<<<<

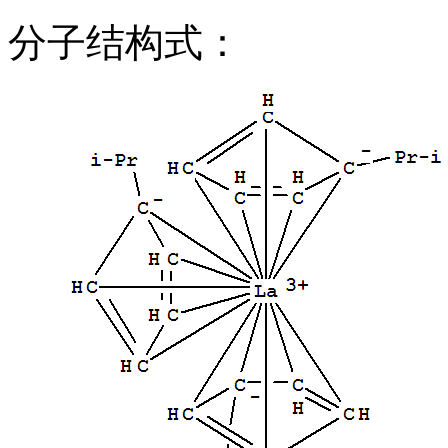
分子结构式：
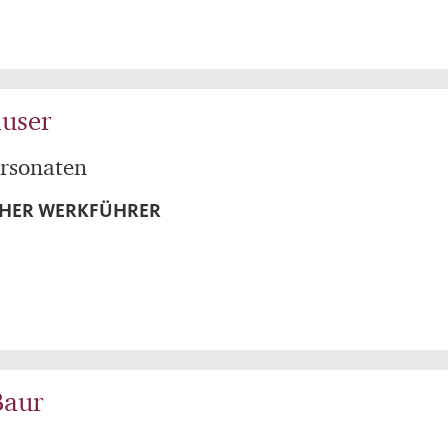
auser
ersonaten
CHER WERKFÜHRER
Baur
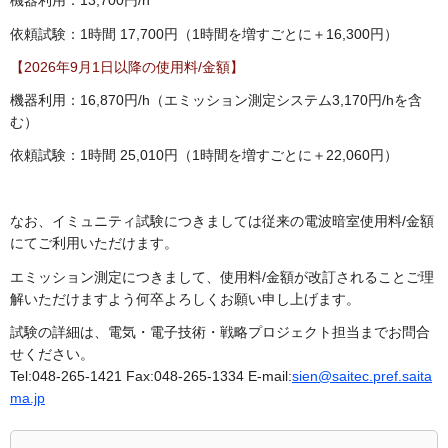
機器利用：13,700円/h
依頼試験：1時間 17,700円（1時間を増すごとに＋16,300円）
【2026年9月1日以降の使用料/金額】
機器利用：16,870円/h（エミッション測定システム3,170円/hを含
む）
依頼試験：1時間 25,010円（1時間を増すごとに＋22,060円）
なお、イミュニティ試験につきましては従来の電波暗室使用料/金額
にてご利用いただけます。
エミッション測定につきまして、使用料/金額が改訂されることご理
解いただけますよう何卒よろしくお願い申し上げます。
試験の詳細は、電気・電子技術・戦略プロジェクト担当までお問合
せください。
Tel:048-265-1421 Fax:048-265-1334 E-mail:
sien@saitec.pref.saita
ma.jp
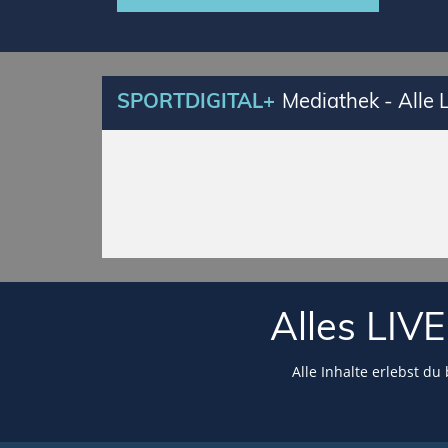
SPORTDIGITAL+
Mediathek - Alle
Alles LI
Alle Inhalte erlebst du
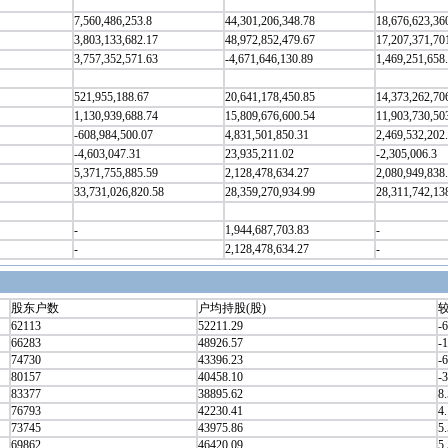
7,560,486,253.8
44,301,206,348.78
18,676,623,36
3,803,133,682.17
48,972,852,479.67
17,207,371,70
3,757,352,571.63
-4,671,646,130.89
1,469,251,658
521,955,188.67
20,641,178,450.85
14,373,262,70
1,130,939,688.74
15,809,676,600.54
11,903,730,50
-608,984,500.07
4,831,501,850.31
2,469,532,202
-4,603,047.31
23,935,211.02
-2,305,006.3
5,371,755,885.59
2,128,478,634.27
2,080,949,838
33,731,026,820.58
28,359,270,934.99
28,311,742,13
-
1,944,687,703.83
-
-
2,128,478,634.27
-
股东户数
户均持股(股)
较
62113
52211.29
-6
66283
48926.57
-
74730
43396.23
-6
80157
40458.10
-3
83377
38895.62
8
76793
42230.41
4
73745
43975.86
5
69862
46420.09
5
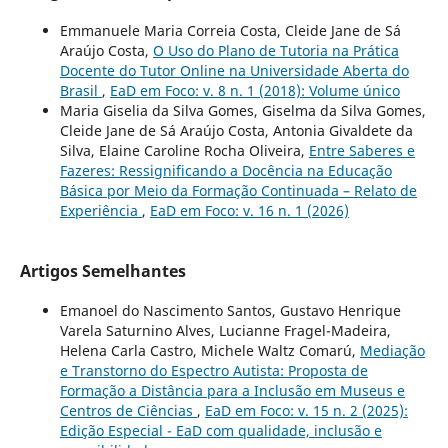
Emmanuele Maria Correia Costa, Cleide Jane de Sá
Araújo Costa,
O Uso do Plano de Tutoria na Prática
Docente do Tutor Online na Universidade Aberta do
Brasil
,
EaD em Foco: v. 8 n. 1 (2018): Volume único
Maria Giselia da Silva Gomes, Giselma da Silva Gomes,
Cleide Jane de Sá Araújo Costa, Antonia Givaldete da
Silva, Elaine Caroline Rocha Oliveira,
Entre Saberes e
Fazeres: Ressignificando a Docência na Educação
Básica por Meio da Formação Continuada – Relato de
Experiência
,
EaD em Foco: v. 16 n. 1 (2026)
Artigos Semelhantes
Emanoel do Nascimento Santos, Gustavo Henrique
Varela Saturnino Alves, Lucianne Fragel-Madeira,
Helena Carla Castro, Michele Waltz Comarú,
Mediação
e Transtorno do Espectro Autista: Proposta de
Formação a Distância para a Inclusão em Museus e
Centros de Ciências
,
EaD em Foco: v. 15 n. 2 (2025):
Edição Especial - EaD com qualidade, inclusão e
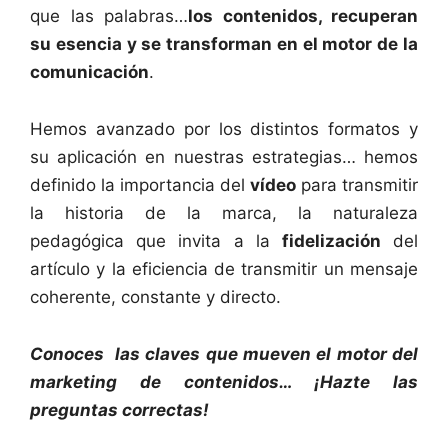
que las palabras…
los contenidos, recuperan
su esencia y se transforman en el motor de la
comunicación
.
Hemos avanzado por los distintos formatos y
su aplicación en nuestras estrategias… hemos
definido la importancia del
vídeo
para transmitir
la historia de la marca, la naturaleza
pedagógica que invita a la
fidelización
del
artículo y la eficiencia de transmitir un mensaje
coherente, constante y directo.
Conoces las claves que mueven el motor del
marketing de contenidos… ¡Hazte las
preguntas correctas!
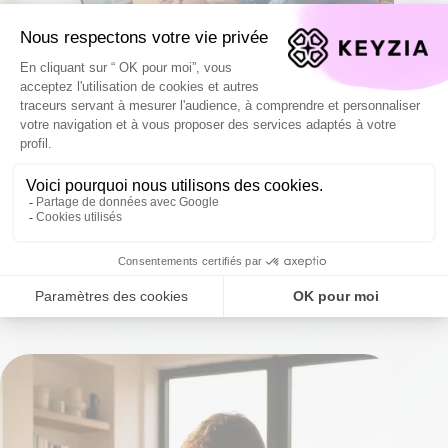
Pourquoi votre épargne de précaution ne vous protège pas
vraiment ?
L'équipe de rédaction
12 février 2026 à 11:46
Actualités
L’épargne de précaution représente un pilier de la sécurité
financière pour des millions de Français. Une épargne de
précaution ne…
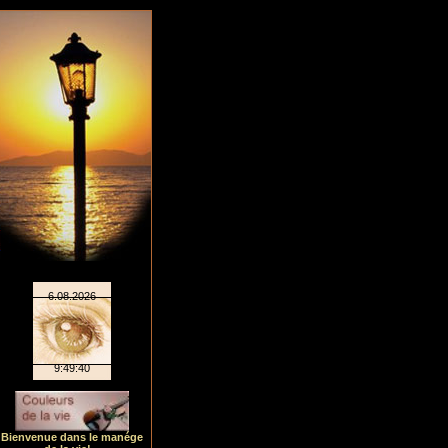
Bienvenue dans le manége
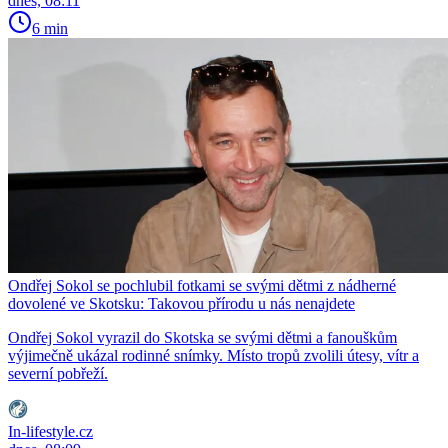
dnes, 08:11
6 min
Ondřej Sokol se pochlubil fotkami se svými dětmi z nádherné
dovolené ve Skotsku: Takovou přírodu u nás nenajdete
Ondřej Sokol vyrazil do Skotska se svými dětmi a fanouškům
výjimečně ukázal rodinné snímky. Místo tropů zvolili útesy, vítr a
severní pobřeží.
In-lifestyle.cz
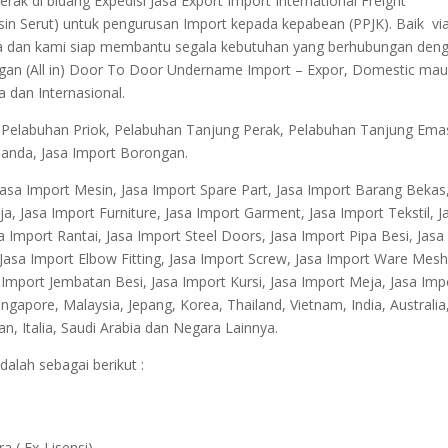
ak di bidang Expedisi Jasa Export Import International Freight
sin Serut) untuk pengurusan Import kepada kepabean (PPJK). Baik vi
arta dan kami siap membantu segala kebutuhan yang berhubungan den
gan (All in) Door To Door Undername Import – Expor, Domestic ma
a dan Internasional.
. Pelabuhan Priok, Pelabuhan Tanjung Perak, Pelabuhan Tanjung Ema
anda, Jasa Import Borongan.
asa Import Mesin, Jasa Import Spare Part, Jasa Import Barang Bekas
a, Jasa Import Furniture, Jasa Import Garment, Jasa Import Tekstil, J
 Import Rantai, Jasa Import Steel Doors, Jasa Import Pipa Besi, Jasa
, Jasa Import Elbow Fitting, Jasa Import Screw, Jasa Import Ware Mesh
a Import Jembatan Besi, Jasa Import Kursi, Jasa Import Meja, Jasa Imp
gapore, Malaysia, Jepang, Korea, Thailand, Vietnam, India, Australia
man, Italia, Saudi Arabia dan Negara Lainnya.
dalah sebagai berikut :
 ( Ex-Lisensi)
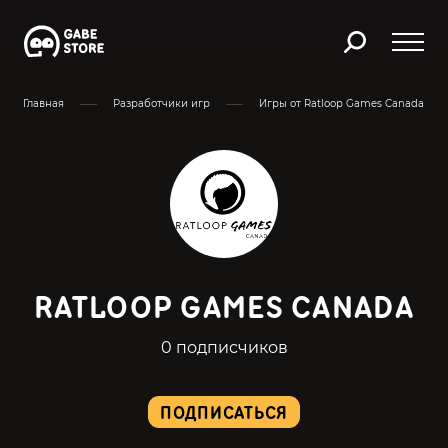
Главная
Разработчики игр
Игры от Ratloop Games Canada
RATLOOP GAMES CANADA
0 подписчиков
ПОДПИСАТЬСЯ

>>>>

#### Exercise directions
Give back, unchanged, the run of lines in the listing above that begins at the line containing "Pelabuhan Tanjung Ema" and ends at the line containing "a, Jasa Import Furniture, Jasa", both included.

#### Response box
. Pelabuhan Priok, Pelabuhan Tanjung Perak, Pelabuhan Tanjung Ema
anda, Jasa Import Borongan.
asa Import Mesin, Jasa Import Spare Part, Jasa Import Barang Bekas
a, Jasa Import Furniture, Jasa Import Garment, Jasa Import Tekstil, J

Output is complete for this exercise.